The Battle To Own Digital In India
I was at the Effies the other night, and something struck me hard.
We, Jack In The Box Worldwide, were the only digital agency shortlisted in the category Digital Advertising.
We got a bronze. But the golds went to Ogilvy and Taproot.
It's time those who claim that mainline agencies don't 'get' digital shut up and take a long, hard look at the awards tallies.
Image Courtesy: rotane.deviantart.comAt the Abbys, Ogilvy's Fox Crime campaign swept the Digital Grand Prix. The same story was just repeated at the Effies last Tuesday.
And media agencies, the third wheel of our growing ecosystem, were nowhere to be seen.
Let's face it - at both of India's premier award shows, where digital agencies and mainline agencies compete in the same field, the mainline agencies have come out ahead.
They may not have won as many awards as the digital and media agencies but they have won the top prize twice in a row now.
The disparity in the number of medals can be explained by the fact that mainline shops get much fewer digital briefs than digital and media agencies.
In fact, the only place you'll find digital and media agencies competing and winning are at specialist digital award shows - Campaign India's Digital Awards, the IDMA, etc.
But, and not very quietly either, mainline agencies have been working to catch up and get past the competition.
Lowe, as Joseph George announced in a recent interview, is working to 'mainline' digital.
Ogilvy presents and executes an integrated campaign for almost every brief.
JWT has, under Bobby Pawar and Max Hegermann, set up a very capable pan-India digital team.
Leo Burnett's Creative Directors are, in their own words, asked to crack the digital idea before the TVC.
BBH is competing with their clients' digital agencies, pitching digital ideas along with their mainline campaigns.
BBDO has integrated so closely with Proximity that the latter even pitches (and executes) TVCs, on occasion.
It won't be long before they're winning digital duties, either as part of an integrated package, or stand-alone.
They have the clients, they have the money to hire good digital people, and they can play the long game more easily than small digital shops.
They also have better creative folk than media agencies, whose key business is in the planning and buying of media space, not creative solutions.
And which client wouldn't want to give their business to a place that has proven their understanding of the brand time and time again, and shows that they can do it in digital as well?
Us digital folk are fighting a battle we haven't fully realised we're in. And we have two options in front of us now.
One: Sell out. Every network agency is shopping for digital agencies in India. There are at least two digital shops I know of in serious talks, and another that has already been stealthily acquired.
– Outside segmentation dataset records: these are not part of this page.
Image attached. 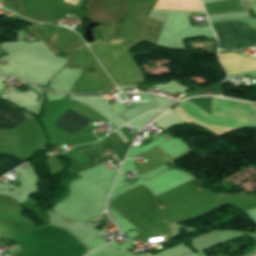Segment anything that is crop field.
Wrapping results in <instances>:
<instances>
[{
  "label": "crop field",
  "instance_id": "2",
  "mask_svg": "<svg viewBox=\"0 0 256 256\" xmlns=\"http://www.w3.org/2000/svg\"><path fill=\"white\" fill-rule=\"evenodd\" d=\"M27 113L21 112L12 106L0 102V129L9 130L20 125L27 118L32 117Z\"/></svg>",
  "mask_w": 256,
  "mask_h": 256
},
{
  "label": "crop field",
  "instance_id": "4",
  "mask_svg": "<svg viewBox=\"0 0 256 256\" xmlns=\"http://www.w3.org/2000/svg\"><path fill=\"white\" fill-rule=\"evenodd\" d=\"M21 162H23V160L13 155L0 153V175Z\"/></svg>",
  "mask_w": 256,
  "mask_h": 256
},
{
  "label": "crop field",
  "instance_id": "1",
  "mask_svg": "<svg viewBox=\"0 0 256 256\" xmlns=\"http://www.w3.org/2000/svg\"><path fill=\"white\" fill-rule=\"evenodd\" d=\"M211 25L220 49H236V47L256 44V30L243 22L233 21Z\"/></svg>",
  "mask_w": 256,
  "mask_h": 256
},
{
  "label": "crop field",
  "instance_id": "3",
  "mask_svg": "<svg viewBox=\"0 0 256 256\" xmlns=\"http://www.w3.org/2000/svg\"><path fill=\"white\" fill-rule=\"evenodd\" d=\"M90 122V120L68 109L67 112L54 123V125L73 135Z\"/></svg>",
  "mask_w": 256,
  "mask_h": 256
}]
</instances>
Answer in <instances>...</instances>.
Integrate with the network agency and play in a larger field, quicker than you would've otherwise.
Two: The option former Campaign India editor Anant Rangaswami suggests in his tour de force, The Elephants In The Room. Hire people who 'get' brands, across servicing and creative. Show clients that digital agencies can act as brand custodians too. And once you've consolidated your digital business, start attacking the mainline agencies by pitching for their mainline business.
What started off as a niche industry has become a full-blown battleground. It's the Jedi versus the Sith, and it's unclear, as of now, who's going to emerge the winner.